Fraud Management Safeguards
Nearly all hospitals with EHR technology had the recommended audit functions in place, but were not always being used to their full extent. For example, the audit log captured the recommended data. However, almost half of the hospitals had an ability to delete their audit logs. Moreover, the audit logs’ data was being analyzed to ensure privacy of patient data, as opposed to detecting and preventing fraud and abuse.
Second, all hospitals employed a variety of recommended user authorization and access controls. One of the concerns in this area, however, was limiting outside entities’ access to EHR data to ensure that the appropriate individuals are actually making the entries. Third, the study found that nearly all hospitals were using recommended data transfer safeguards.
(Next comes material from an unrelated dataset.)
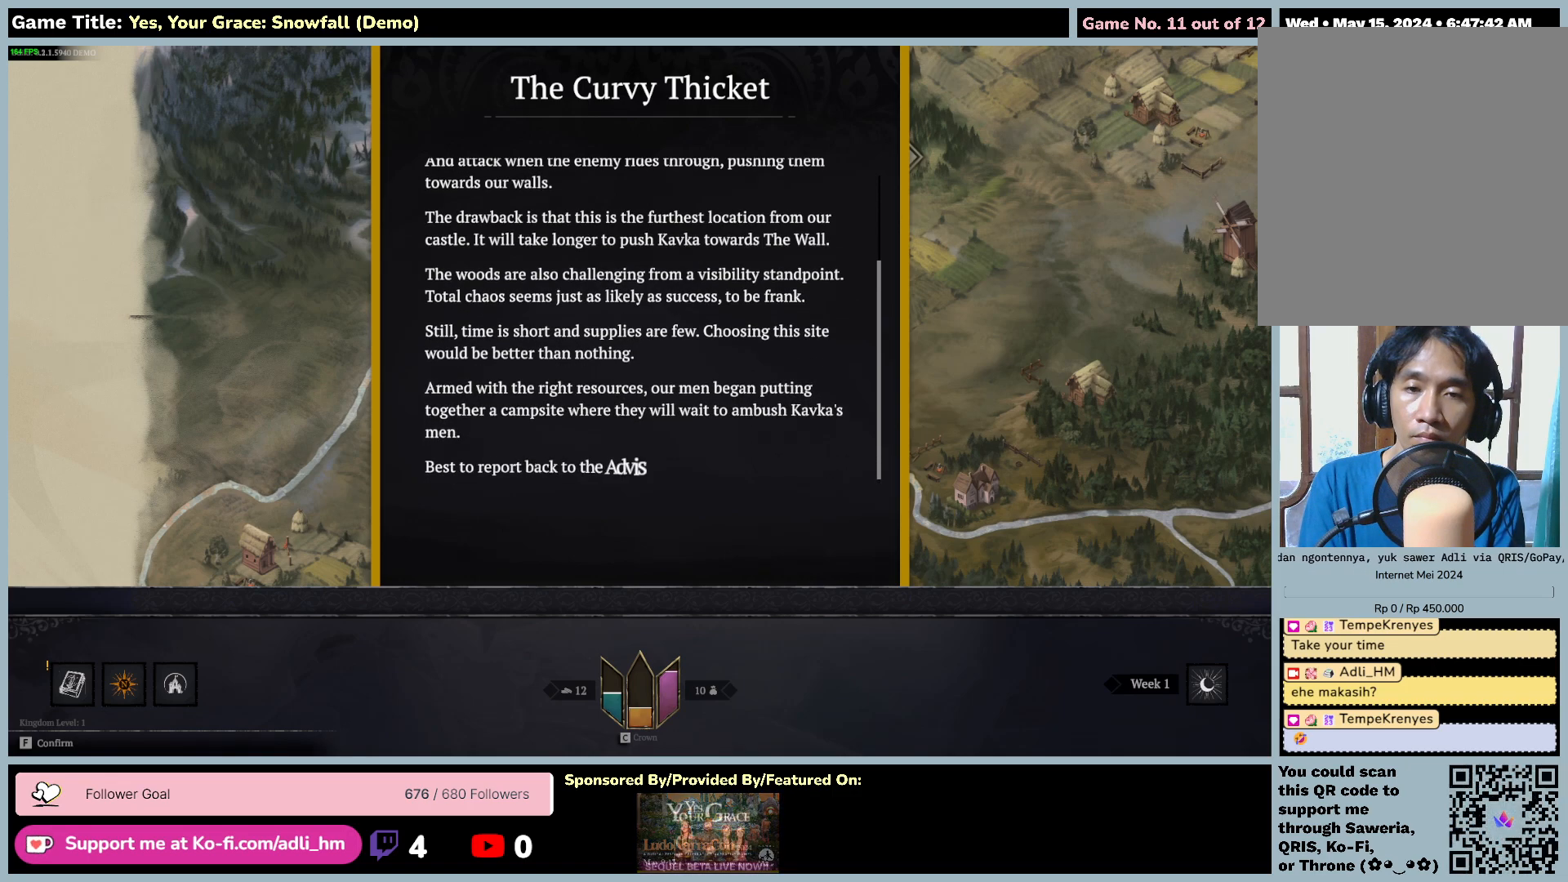
{"keys": ["f"], "mouse": [], "events": [[17, "f", "down"]]}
However, only approximately a quarter of the hospitals reported that they require users to provide a reason before exporting, transferring or printing data. The resulting recommendation was to institute safeguards to restrict such. Fourth, almost half of the hospitals had begun implementing recommended tools to include patient involvement in anti-fraud efforts.
One of the report’s most significant findings was that only about a quarter of the hospitals had policies regarding the use of the copy-paste feature in EHR technology. Recognizing this feature can greatly enhance efficiency of data entry, there is a concern that it is easier to inflate, duplicate, or even create fraudulent health claims by merely cutting and pasting a prior entry. The second area of concern with this function is that auto-population features that generate extensive documentation on the basis of a simple click may generate information that is not accurate for the specific patient encounter and over represent what the practitioner performed. The study recommended that the use of such tools be captured in the audit log and more careful use of this function.
Report Recommendations and Future Action
HHS’ recommendations were as follows, and CMS concurred with those recommendations:
1. Audit logs be operational whenever EHR technology is available for updates or viewing;
2. Office of National Coordinator for Health Information Technology (ONC) and CMS strengthen their collaborative efforts to develop a comprehensive plan to address fraud vulnerability in EHRs; and
3. CMS develop guidance on the use of the copy-paste function in EHR technology.
Based upon the report and recommendations, expect to see further scrutiny and crackdowns of EHR abuses. There will be adjustments to payments to professionals and hospitals, beginning in 2015, for failing to successfully demonstrate meaningful use of certified EHR technology. Both HHS and the U.S. Attorney General recently warned medical providers who commit billing fraud with EHR that they will be prosecuted. Additionally, insurance companies will also likely begin more closely scrutinizing EHR and possibly even reject claims if they believe that the copy-paste function is not being used appropriately. In order to protect themselves, healthcare providers should attempt to follow the recommendations in the report with a focus on the cut-paste function and potential abuses.